[Material to process]
|---|

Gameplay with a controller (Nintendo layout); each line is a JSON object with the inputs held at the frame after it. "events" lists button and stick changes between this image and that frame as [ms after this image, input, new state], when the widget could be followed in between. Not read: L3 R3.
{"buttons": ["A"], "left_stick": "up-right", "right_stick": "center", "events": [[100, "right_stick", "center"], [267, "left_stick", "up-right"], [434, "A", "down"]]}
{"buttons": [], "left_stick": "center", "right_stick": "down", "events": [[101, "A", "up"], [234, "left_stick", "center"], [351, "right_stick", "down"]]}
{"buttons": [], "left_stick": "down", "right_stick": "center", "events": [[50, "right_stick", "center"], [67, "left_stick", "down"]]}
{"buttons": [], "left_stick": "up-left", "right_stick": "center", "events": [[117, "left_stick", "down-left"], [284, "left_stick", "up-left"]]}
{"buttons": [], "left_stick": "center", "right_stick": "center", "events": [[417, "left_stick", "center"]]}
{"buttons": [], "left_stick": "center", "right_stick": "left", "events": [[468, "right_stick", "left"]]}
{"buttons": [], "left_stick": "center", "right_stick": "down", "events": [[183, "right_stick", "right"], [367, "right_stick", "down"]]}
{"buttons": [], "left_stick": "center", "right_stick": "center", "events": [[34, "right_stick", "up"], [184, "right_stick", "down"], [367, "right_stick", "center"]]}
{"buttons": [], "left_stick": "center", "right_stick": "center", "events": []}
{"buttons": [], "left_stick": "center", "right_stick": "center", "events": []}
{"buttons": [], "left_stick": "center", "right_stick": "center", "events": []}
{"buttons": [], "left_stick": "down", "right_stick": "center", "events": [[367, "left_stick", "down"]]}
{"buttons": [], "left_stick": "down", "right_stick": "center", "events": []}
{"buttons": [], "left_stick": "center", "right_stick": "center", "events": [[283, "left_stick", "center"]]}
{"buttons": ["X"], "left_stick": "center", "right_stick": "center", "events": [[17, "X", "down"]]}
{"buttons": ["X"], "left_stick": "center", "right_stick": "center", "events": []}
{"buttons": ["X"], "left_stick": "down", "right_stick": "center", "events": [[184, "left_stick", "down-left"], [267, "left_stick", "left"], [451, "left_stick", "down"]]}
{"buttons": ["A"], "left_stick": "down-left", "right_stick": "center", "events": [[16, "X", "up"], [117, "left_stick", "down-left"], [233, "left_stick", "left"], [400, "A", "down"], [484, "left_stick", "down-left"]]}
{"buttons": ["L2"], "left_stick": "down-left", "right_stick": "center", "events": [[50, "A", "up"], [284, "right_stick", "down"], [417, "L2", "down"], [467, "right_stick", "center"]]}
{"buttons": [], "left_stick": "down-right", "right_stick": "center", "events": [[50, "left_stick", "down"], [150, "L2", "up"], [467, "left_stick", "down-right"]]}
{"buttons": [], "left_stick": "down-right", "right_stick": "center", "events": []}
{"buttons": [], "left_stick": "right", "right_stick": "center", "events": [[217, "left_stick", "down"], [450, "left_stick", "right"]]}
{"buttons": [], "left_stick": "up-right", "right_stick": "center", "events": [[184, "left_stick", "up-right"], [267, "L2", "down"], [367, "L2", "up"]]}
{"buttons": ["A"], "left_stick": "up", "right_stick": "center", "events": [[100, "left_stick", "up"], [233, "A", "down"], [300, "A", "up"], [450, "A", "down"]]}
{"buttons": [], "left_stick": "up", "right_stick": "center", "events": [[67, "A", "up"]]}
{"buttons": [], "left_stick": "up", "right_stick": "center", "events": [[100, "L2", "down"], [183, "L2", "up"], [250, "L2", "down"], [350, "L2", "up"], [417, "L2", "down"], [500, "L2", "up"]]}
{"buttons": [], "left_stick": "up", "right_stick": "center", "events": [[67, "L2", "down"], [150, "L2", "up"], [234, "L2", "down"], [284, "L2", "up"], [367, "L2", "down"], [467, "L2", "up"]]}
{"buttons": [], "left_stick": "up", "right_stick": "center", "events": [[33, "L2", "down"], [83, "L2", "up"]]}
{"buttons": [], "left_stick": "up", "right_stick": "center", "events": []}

|---|

[Exercise instructions]
Every single entry above has to be copied exactly.

[Answer section]
Gameplay with a controller (Nintendo layout); each line is a JSON object with the inputs held at the frame after it. "events" lists button and stick changes between this image and that frame as [ms after this image, input, new state], when the widget could be followed in between. Not read: L3 R3.
{"buttons": ["A"], "left_stick": "up-right", "right_stick": "center", "events": [[100, "right_stick", "center"], [267, "left_stick", "up-right"], [434, "A", "down"]]}
{"buttons": [], "left_stick": "center", "right_stick": "down", "events": [[101, "A", "up"], [234, "left_stick", "center"], [351, "right_stick", "down"]]}
{"buttons": [], "left_stick": "down", "right_stick": "center", "events": [[50, "right_stick", "center"], [67, "left_stick", "down"]]}
{"buttons": [], "left_stick": "up-left", "right_stick": "center", "events": [[117, "left_stick", "down-left"], [284, "left_stick", "up-left"]]}
{"buttons": [], "left_stick": "center", "right_stick": "center", "events": [[417, "left_stick", "center"]]}
{"buttons": [], "left_stick": "center", "right_stick": "left", "events": [[468, "right_stick", "left"]]}
{"buttons": [], "left_stick": "center", "right_stick": "down", "events": [[183, "right_stick", "right"], [367, "right_stick", "down"]]}
{"buttons": [], "left_stick": "center", "right_stick": "center", "events": [[34, "right_stick", "up"], [184, "right_stick", "down"], [367, "right_stick", "center"]]}
{"buttons": [], "left_stick": "center", "right_stick": "center", "events": []}
{"buttons": [], "left_stick": "center", "right_stick": "center", "events": []}
{"buttons": [], "left_stick": "center", "right_stick": "center", "events": []}
{"buttons": [], "left_stick": "down", "right_stick": "center", "events": [[367, "left_stick", "down"]]}
{"buttons": [], "left_stick": "down", "right_stick": "center", "events": []}
{"buttons": [], "left_stick": "center", "right_stick": "center", "events": [[283, "left_stick", "center"]]}
{"buttons": ["X"], "left_stick": "center", "right_stick": "center", "events": [[17, "X", "down"]]}
{"buttons": ["X"], "left_stick": "center", "right_stick": "center", "events": []}
{"buttons": ["X"], "left_stick": "down", "right_stick": "center", "events": [[184, "left_stick", "down-left"], [267, "left_stick", "left"], [451, "left_stick", "down"]]}
{"buttons": ["A"], "left_stick": "down-left", "right_stick": "center", "events": [[16, "X", "up"], [117, "left_stick", "down-left"], [233, "left_stick", "left"], [400, "A", "down"], [484, "left_stick", "down-left"]]}
{"buttons": ["L2"], "left_stick": "down-left", "right_stick": "center", "events": [[50, "A", "up"], [284, "right_stick", "down"], [417, "L2", "down"], [467, "right_stick", "center"]]}
{"buttons": [], "left_stick": "down-right", "right_stick": "center", "events": [[50, "left_stick", "down"], [150, "L2", "up"], [467, "left_stick", "down-right"]]}
{"buttons": [], "left_stick": "down-right", "right_stick": "center", "events": []}
{"buttons": [], "left_stick": "right", "right_stick": "center", "events": [[217, "left_stick", "down"], [450, "left_stick", "right"]]}
{"buttons": [], "left_stick": "up-right", "right_stick": "center", "events": [[184, "left_stick", "up-right"], [267, "L2", "down"], [367, "L2", "up"]]}
{"buttons": ["A"], "left_stick": "up", "right_stick": "center", "events": [[100, "left_stick", "up"], [233, "A", "down"], [300, "A", "up"], [450, "A", "down"]]}
{"buttons": [], "left_stick": "up", "right_stick": "center", "events": [[67, "A", "up"]]}
{"buttons": [], "left_stick": "up", "right_stick": "center", "events": [[100, "L2", "down"], [183, "L2", "up"], [250, "L2", "down"], [350, "L2", "up"], [417, "L2", "down"], [500, "L2", "up"]]}
{"buttons": [], "left_stick": "up", "right_stick": "center", "events": [[67, "L2", "down"], [150, "L2", "up"], [234, "L2", "down"], [284, "L2", "up"], [367, "L2", "down"], [467, "L2", "up"]]}
{"buttons": [], "left_stick": "up", "right_stick": "center", "events": [[33, "L2", "down"], [83, "L2", "up"]]}
{"buttons": [], "left_stick": "up", "right_stick": "center", "events": []}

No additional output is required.